Saturday, May 09, 2015

To life, to life, l'chaim, life has a way of confusing us, blessing and bruising us

Eighteen years ago today, I went on a blind date with a guy my chiropractor had set me up with.  We decided to go hiking up in north Georgia, and we took my dog Floyd.

I don't remember the guy's name or what he looked like, but I knew I would never see him again because of this exchange:

TOOL:  So, how was your week?  Anything exciting happen in your life?
ME:  Actually, it did.  I became an aunt for the first time.  My brother and his wife had a baby today.
TOOL:  Really?  That's great!  Is it a boy or a girl?
ME:  They had a little girl.  Her name is Emma.
TOOL:  Aw, that's too bad.
ME:  What?  What are you talking about?
TOOL:  Well, guys don't ever really want daughters.  Guys really want sons.
ME:  That's ridiculous.  They're thrilled to have a little girl.  The whole family is.

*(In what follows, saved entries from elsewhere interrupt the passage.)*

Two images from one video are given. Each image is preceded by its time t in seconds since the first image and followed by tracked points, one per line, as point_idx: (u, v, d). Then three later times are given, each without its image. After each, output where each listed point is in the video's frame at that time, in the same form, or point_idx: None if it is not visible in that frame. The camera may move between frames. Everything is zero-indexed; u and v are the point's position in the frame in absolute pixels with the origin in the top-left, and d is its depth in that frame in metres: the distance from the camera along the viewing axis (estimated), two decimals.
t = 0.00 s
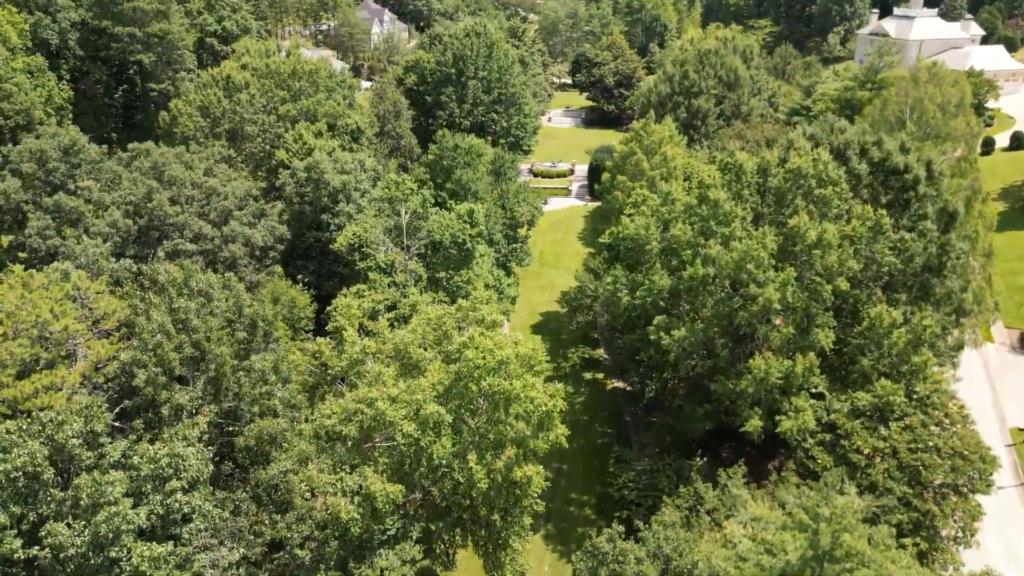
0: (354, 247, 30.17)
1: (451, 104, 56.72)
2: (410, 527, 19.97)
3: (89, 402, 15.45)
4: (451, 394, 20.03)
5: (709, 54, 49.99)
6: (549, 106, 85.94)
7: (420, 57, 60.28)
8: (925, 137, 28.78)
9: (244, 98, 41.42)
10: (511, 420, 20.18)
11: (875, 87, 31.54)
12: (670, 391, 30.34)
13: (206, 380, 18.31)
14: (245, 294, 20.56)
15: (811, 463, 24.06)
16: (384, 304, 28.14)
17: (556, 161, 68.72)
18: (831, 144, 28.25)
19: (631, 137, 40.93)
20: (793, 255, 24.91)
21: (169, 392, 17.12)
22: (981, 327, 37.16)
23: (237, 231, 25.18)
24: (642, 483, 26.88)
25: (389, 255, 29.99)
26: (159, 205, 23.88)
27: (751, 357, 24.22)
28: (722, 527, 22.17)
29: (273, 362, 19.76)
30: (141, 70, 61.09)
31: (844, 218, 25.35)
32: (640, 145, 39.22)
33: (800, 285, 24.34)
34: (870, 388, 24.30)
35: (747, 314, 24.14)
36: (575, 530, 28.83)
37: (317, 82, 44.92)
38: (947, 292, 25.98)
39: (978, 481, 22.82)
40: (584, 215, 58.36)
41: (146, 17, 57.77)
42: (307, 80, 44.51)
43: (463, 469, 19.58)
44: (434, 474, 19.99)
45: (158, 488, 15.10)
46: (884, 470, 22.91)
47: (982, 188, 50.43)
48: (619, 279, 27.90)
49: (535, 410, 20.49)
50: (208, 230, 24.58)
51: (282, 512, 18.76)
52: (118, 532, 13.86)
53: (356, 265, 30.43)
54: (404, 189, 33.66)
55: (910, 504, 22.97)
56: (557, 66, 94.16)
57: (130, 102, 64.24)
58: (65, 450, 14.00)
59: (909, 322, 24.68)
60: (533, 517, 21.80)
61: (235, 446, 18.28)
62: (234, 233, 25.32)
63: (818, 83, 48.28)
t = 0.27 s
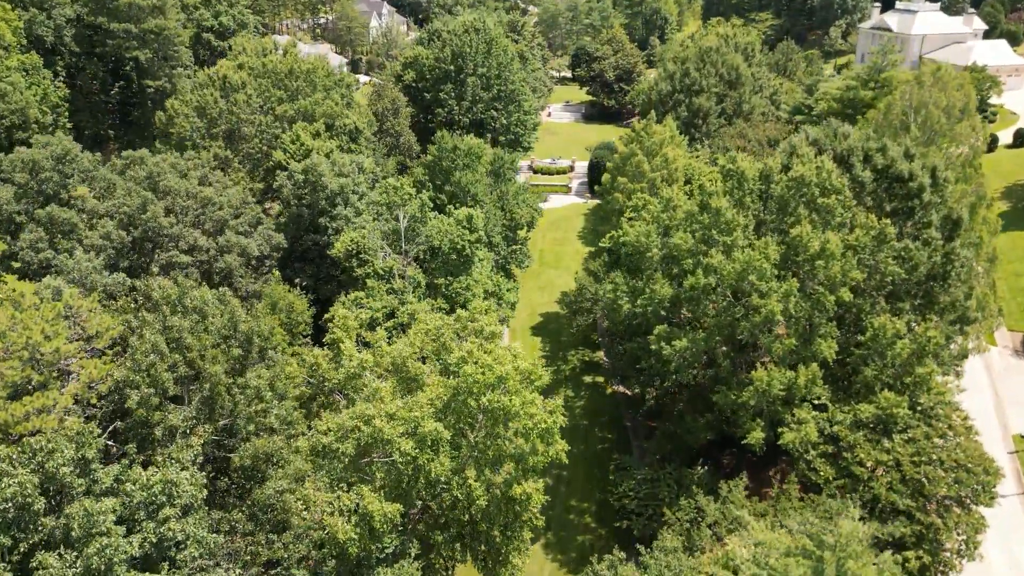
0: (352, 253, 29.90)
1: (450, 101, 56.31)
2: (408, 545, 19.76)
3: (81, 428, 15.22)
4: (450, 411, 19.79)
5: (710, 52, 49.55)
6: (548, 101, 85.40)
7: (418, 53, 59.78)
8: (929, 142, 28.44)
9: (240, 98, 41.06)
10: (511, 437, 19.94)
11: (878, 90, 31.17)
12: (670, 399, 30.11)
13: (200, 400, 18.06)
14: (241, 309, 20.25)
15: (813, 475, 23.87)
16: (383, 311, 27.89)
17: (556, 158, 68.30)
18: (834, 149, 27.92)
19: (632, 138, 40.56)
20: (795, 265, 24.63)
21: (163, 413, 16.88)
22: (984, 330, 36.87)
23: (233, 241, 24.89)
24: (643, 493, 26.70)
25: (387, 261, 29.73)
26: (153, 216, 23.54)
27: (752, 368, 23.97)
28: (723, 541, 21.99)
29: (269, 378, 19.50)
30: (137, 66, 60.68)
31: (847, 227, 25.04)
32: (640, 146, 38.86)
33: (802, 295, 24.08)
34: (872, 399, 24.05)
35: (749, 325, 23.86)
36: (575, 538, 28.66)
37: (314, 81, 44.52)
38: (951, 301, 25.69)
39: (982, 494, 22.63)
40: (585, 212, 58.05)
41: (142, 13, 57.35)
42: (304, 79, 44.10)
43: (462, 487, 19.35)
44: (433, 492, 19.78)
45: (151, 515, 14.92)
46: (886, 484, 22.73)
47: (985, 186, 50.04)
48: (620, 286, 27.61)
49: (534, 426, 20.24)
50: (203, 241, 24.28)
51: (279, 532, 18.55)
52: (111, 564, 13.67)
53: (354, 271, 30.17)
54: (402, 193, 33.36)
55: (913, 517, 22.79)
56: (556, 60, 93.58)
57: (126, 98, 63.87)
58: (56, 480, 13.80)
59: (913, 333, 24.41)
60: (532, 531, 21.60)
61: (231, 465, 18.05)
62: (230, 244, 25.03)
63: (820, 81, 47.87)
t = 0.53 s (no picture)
0: (350, 259, 29.62)
1: (449, 98, 55.96)
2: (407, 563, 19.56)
3: (73, 453, 14.99)
4: (448, 428, 19.57)
5: (712, 50, 49.15)
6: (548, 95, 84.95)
7: (417, 50, 59.36)
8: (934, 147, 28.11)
9: (237, 98, 40.74)
10: (510, 453, 19.74)
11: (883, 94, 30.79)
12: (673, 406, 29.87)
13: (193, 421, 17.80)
14: (236, 325, 20.00)
15: (815, 487, 23.65)
16: (381, 319, 27.67)
17: (556, 154, 67.94)
18: (837, 155, 27.60)
19: (632, 139, 40.21)
20: (798, 274, 24.35)
21: (156, 436, 16.64)
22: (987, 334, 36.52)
23: (229, 252, 24.76)
24: (643, 502, 26.49)
25: (385, 268, 29.61)
26: (148, 228, 23.26)
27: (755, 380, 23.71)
28: (724, 555, 21.79)
29: (263, 396, 19.22)
30: (134, 63, 60.38)
31: (851, 236, 24.71)
32: (641, 147, 38.53)
33: (805, 306, 23.81)
34: (876, 411, 23.79)
35: (751, 336, 23.60)
36: (575, 546, 28.48)
37: (312, 81, 44.17)
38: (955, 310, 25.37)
39: (986, 507, 22.42)
40: (585, 210, 57.77)
41: (138, 9, 57.09)
42: (301, 79, 43.74)
43: (461, 505, 19.12)
44: (431, 510, 19.53)
45: (145, 542, 14.77)
46: (890, 497, 22.51)
47: (989, 185, 49.68)
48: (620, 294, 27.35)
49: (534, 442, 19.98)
50: (198, 252, 24.01)
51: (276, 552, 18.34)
52: None
53: (352, 277, 29.91)
54: (401, 197, 33.01)
55: (916, 531, 22.58)
56: (556, 54, 93.09)
57: (123, 95, 63.62)
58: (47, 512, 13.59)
59: (917, 342, 24.13)
60: (532, 547, 21.38)
61: (226, 485, 17.83)
62: (225, 254, 24.78)
63: (822, 79, 47.49)
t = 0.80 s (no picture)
0: (347, 266, 29.35)
1: (448, 96, 55.61)
2: None
3: (66, 477, 14.80)
4: (446, 443, 19.37)
5: (713, 47, 48.75)
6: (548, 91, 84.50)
7: (416, 47, 58.95)
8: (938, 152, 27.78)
9: (234, 99, 40.43)
10: (508, 468, 19.54)
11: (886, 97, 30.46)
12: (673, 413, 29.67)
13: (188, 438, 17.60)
14: (232, 340, 19.80)
15: (817, 498, 23.46)
16: (379, 327, 27.44)
17: (556, 151, 67.58)
18: (840, 160, 27.30)
19: (633, 140, 39.88)
20: (800, 283, 24.09)
21: (150, 455, 16.45)
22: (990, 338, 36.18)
23: (223, 262, 24.66)
24: (643, 511, 26.32)
25: (383, 274, 29.51)
26: (143, 238, 23.05)
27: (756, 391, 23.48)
28: (725, 568, 21.61)
29: (259, 411, 19.01)
30: (131, 60, 60.08)
31: (854, 244, 24.45)
32: (641, 149, 38.21)
33: (807, 315, 23.56)
34: (878, 421, 23.57)
35: (753, 346, 23.36)
36: (575, 554, 28.33)
37: (309, 80, 43.82)
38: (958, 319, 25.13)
39: (988, 519, 22.24)
40: (585, 209, 57.49)
41: (135, 6, 56.72)
42: (299, 78, 43.39)
43: (459, 521, 18.92)
44: (429, 526, 19.33)
45: (139, 567, 14.60)
46: (892, 509, 22.30)
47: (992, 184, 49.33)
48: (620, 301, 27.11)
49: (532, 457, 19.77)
50: (194, 262, 23.80)
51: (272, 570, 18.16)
52: None
53: (350, 283, 29.66)
54: (399, 200, 32.73)
55: (918, 543, 22.40)
56: (556, 49, 92.59)
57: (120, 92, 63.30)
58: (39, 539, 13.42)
59: (919, 352, 23.89)
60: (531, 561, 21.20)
61: (222, 504, 17.64)
62: (222, 264, 24.55)
63: (824, 78, 47.10)
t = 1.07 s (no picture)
0: (345, 273, 29.03)
1: (447, 93, 55.20)
2: None
3: (58, 506, 14.55)
4: (444, 461, 19.14)
5: (714, 46, 48.30)
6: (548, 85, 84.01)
7: (414, 43, 58.49)
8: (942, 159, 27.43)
9: (231, 100, 40.06)
10: (507, 486, 19.31)
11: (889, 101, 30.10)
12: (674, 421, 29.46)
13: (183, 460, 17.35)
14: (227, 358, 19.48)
15: (819, 510, 23.26)
16: (377, 335, 27.19)
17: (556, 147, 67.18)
18: (843, 166, 26.95)
19: (633, 141, 39.53)
20: (803, 293, 23.79)
21: (144, 479, 16.22)
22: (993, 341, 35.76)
23: (219, 274, 24.25)
24: (644, 522, 26.12)
25: (382, 281, 29.26)
26: (137, 252, 22.63)
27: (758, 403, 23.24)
28: None
29: (255, 430, 18.75)
30: (128, 57, 59.74)
31: (857, 254, 24.14)
32: (641, 150, 37.82)
33: (809, 327, 23.28)
34: (881, 434, 23.34)
35: (755, 358, 23.10)
36: (575, 563, 28.17)
37: (307, 80, 43.43)
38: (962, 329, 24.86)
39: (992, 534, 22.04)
40: (585, 207, 57.18)
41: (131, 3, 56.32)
42: (296, 78, 43.01)
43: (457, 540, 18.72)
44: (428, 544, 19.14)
45: None
46: (895, 523, 22.10)
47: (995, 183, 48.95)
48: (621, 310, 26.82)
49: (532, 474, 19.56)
50: (190, 275, 23.39)
51: None
52: None
53: (347, 291, 29.39)
54: (398, 205, 32.41)
55: (921, 557, 22.20)
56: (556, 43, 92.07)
57: (117, 88, 62.95)
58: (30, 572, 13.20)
59: (923, 364, 23.63)
60: None
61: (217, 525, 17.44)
62: (217, 276, 24.20)
63: (826, 77, 46.69)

I had a good time on the hike because it was a beautiful day and Floyd was always good company, but I pretty much ignored my date for the rest of the day because I found him so insufferable.

Emma's arrival into the family was a day to be celebrated, and even though we only got her for 17 years, I'll never stop celebrating this day.

But the first one is so hard.  For the past few weeks, today's date has been looming.  We've all been strapped to the front of a hurtling cannonball, heading toward the side of a hard, rock-strewn mountain with no way to avoid the crash.

I've been crying, off and on, for what feels like forever.

I know that eventually, the grief won't be quite as raw.  It will never go away, but at a certain point, constantly feeling like your insides have been scooped out isn't sustainable.  There are children to raise, jobs to be done, experiences to be enjoyed.  Life has to be lived.  Emma knew that, and it would be a dishonor to her memory to let her death be an excuse for not living as fully as possible.

In Judaism, the number 18 has special significance, because the numerical values of the Hebrew letters that spell the word "chai" (pronounced with a hard gutteral "ch," not like the spiced tea) - life -  add up to the number 18.  Eighteen is the number of celebrating life.

I'm trying very hard to remember that today.

1 comment:

  1. I'm so sorry, Wendy. Birthdays are terribly painful, and her life was cut so, so unfairly short. Big huge hugs and lots of love to you.